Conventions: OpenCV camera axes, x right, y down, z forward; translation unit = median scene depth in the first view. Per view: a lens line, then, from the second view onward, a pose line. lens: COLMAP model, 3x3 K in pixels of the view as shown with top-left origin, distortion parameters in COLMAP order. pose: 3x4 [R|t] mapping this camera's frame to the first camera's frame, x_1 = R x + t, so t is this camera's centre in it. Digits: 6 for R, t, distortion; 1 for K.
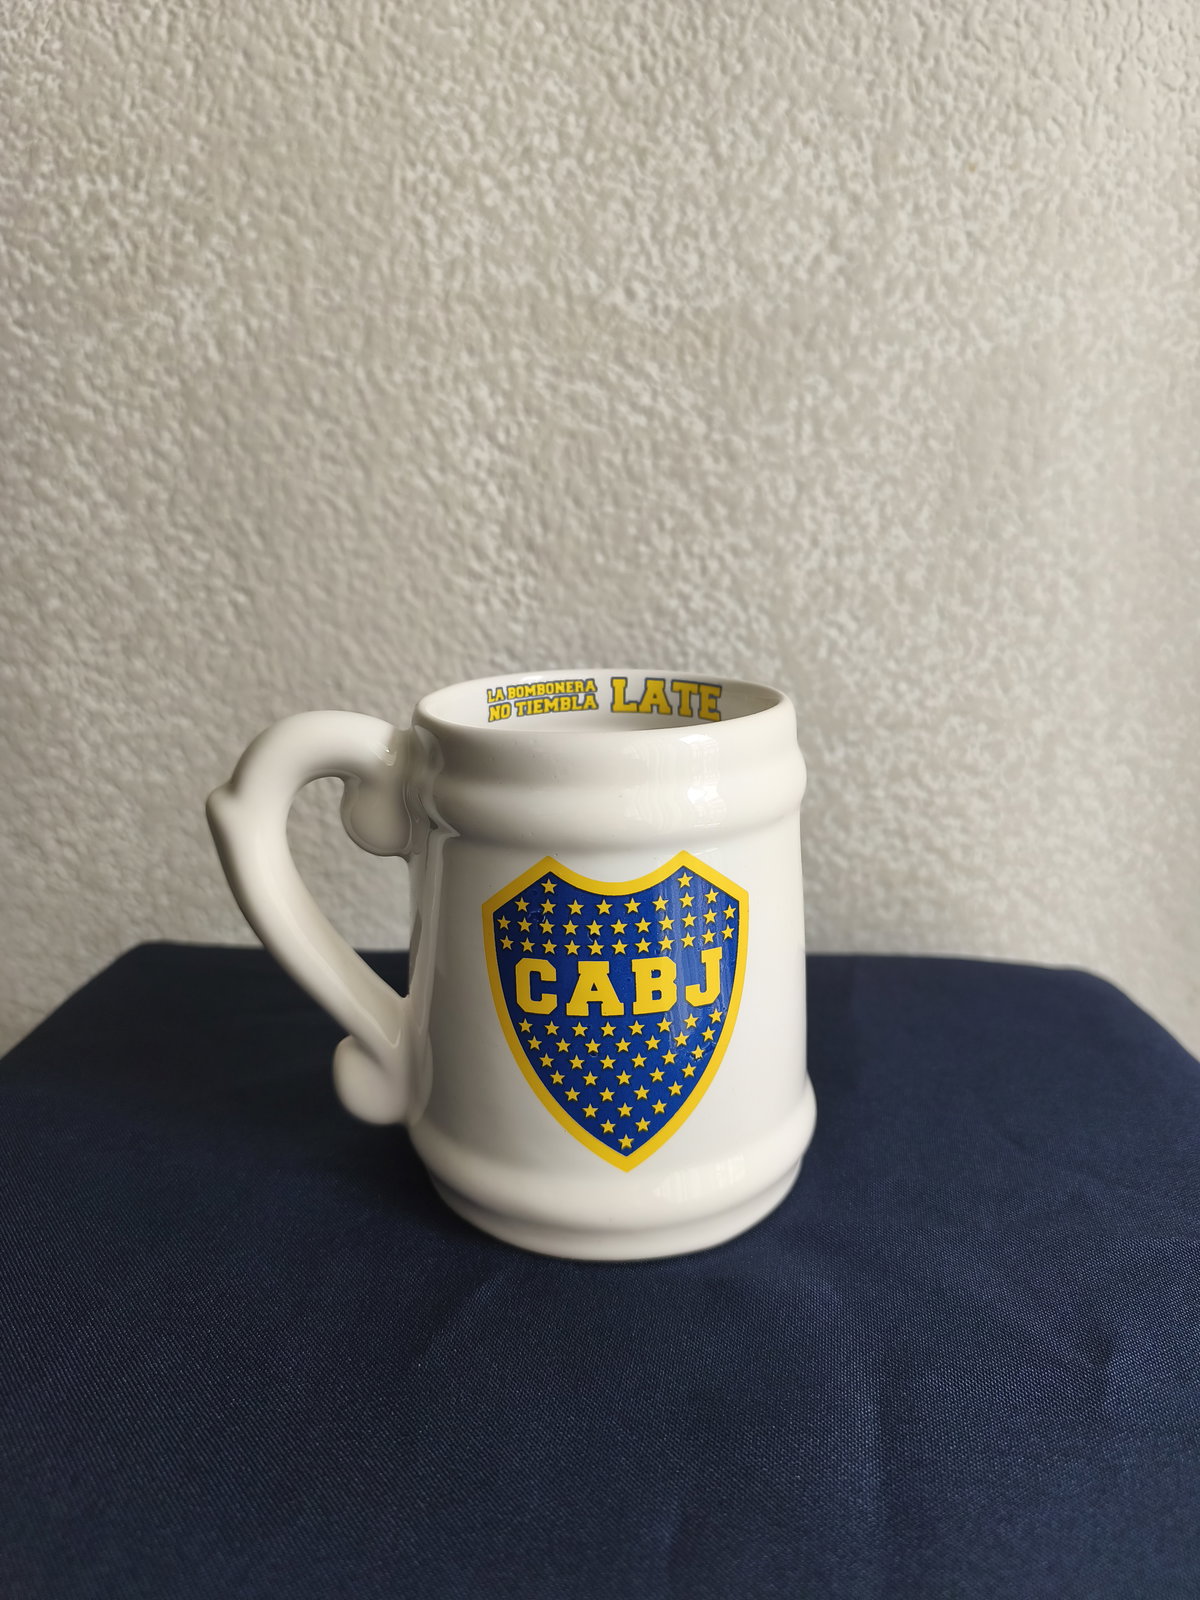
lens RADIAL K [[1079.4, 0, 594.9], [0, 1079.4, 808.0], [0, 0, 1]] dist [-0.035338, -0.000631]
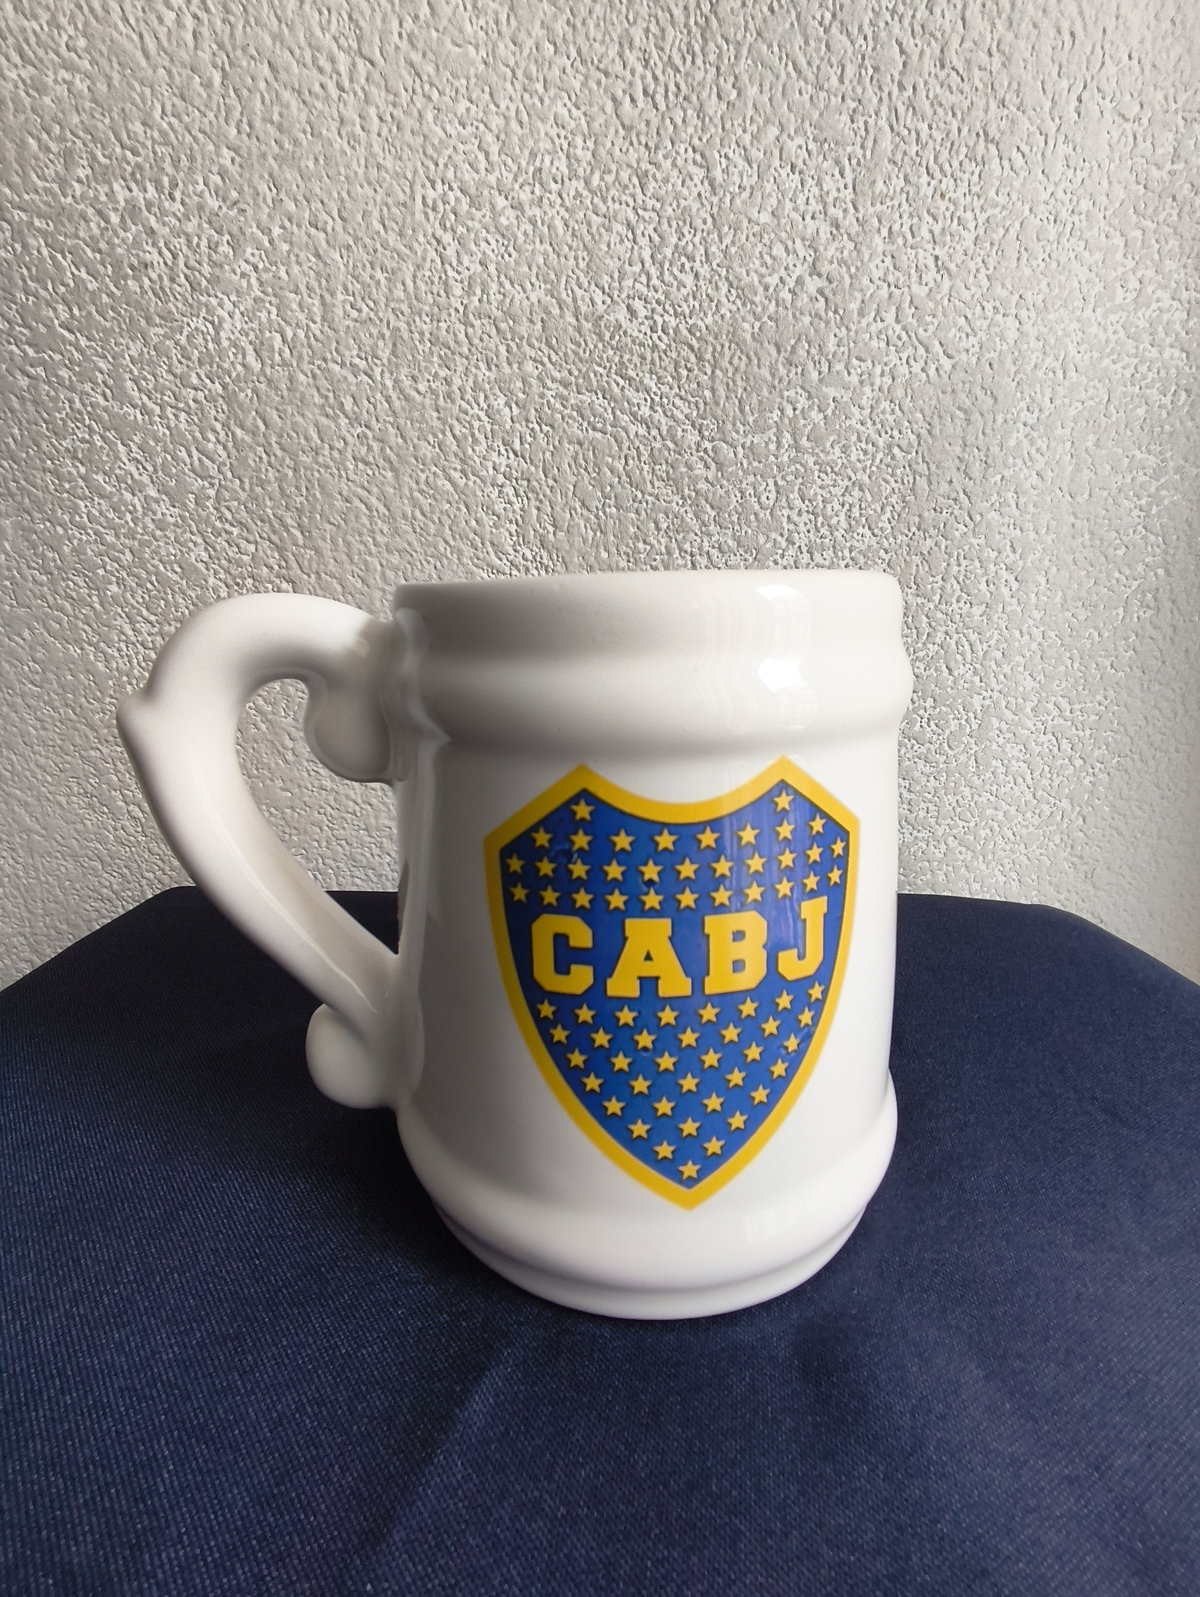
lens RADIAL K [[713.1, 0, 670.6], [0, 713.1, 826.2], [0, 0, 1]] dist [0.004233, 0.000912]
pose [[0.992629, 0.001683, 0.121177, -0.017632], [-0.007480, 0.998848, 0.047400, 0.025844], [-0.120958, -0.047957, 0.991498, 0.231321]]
□ □ □
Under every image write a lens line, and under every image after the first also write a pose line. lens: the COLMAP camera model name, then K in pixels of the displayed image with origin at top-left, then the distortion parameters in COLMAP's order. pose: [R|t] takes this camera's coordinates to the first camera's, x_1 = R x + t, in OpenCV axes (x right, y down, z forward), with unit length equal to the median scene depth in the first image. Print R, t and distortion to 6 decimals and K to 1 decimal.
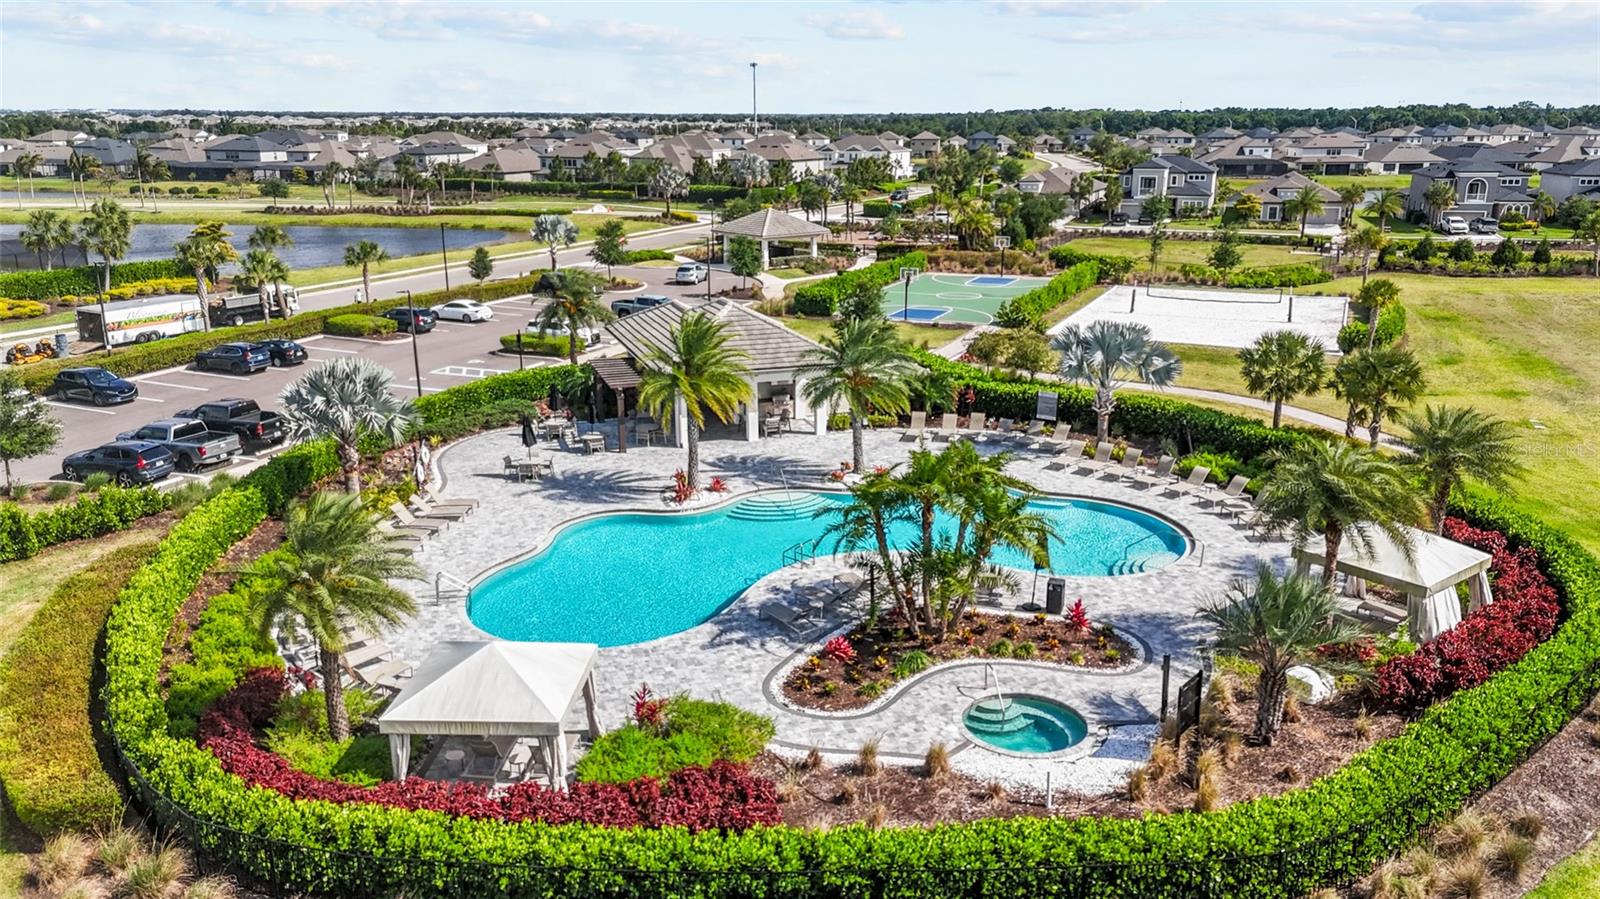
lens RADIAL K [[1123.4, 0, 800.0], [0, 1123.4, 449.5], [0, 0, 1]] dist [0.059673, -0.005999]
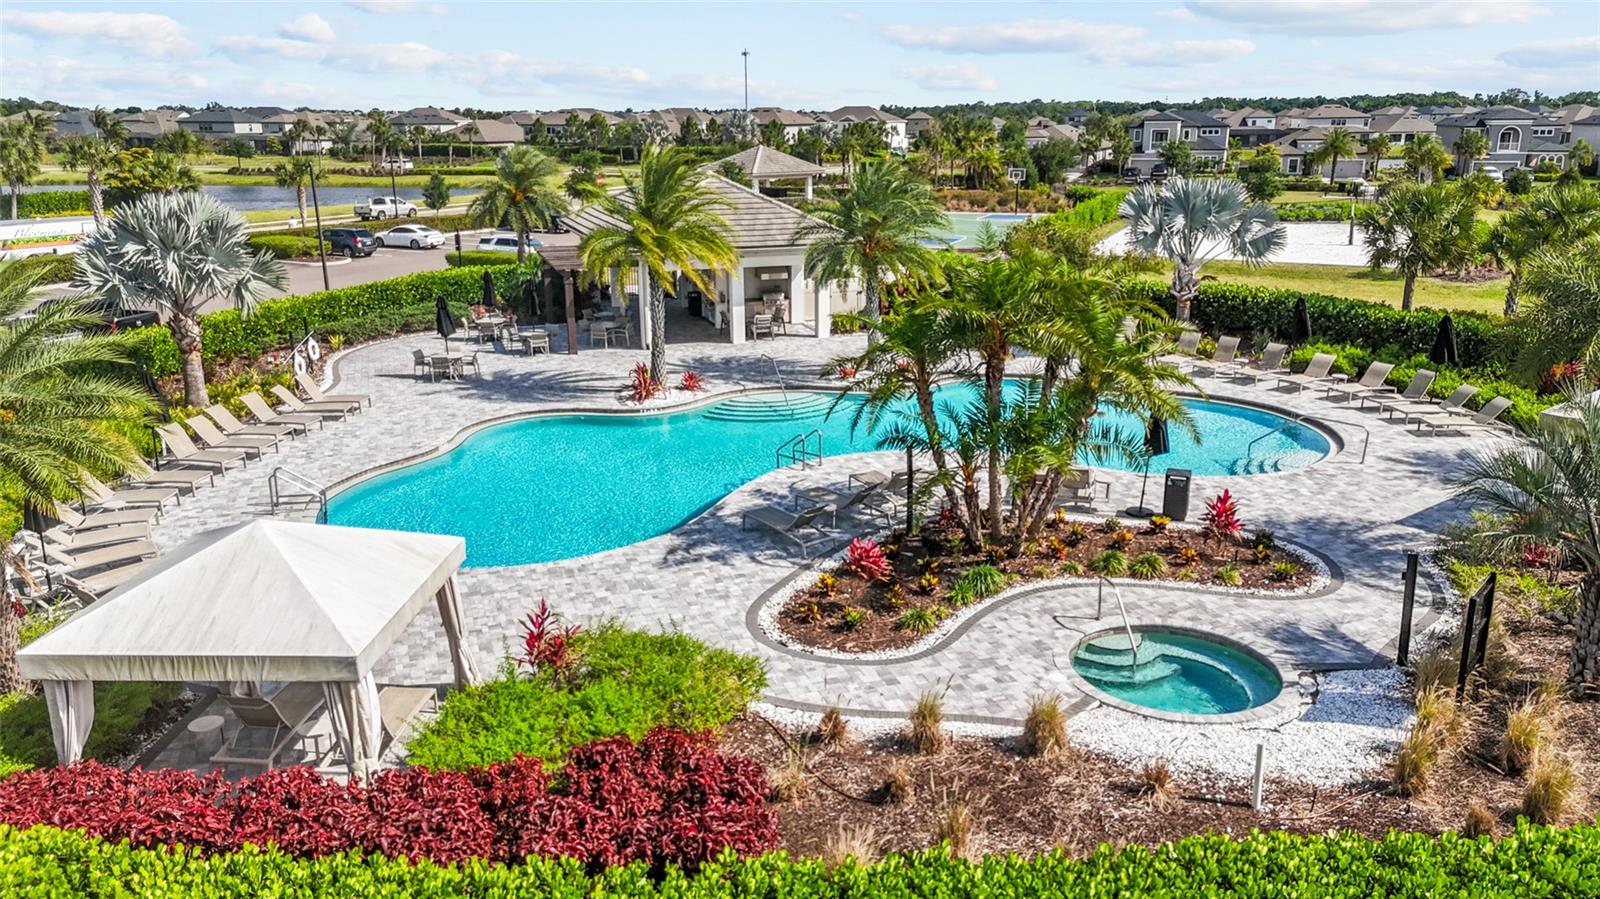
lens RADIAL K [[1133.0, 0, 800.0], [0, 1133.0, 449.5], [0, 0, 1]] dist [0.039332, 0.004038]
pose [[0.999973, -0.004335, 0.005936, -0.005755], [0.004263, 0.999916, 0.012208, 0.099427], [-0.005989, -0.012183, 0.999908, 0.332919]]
□ □ □
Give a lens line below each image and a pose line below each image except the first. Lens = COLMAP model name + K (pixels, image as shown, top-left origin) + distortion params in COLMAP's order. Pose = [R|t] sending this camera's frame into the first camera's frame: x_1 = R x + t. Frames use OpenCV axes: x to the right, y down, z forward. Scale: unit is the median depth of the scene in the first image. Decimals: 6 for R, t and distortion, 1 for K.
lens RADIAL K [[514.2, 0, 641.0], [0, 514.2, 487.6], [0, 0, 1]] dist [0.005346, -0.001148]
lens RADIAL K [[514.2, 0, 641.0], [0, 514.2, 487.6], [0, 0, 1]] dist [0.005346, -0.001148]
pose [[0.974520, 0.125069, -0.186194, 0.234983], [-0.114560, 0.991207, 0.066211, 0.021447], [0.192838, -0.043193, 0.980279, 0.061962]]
□ □ □
_Aim of the exercise_
Copy out word for word the part of the entries that opens with the line containing "Conventions: OpenCV camera" and closes with the line containing "-0.047957, 0.991498, 0.231321]]", both of those lines included, and leave the pictures out.

_Your response_
Conventions: OpenCV camera axes, x right, y down, z forward; translation unit = median scene depth in the first view. Per view: a lens line, then, from the second view onward, a pose line. lens: COLMAP model, 3x3 K in pixels of the view as shown with top-left origin, distortion parameters in COLMAP order. pose: 3x4 [R|t] mapping this camera's frame to the first camera's frame, x_1 = R x + t, so t is this camera's centre in it. Digits: 6 for R, t, distortion; 1 for K.
lens RADIAL K [[1079.4, 0, 594.9], [0, 1079.4, 808.0], [0, 0, 1]] dist [-0.035338, -0.000631]
lens RADIAL K [[713.1, 0, 670.6], [0, 713.1, 826.2], [0, 0, 1]] dist [0.004233, 0.000912]
pose [[0.992629, 0.001683, 0.121177, -0.017632], [-0.007480, 0.998848, 0.047400, 0.025844], [-0.120958, -0.047957, 0.991498, 0.231321]]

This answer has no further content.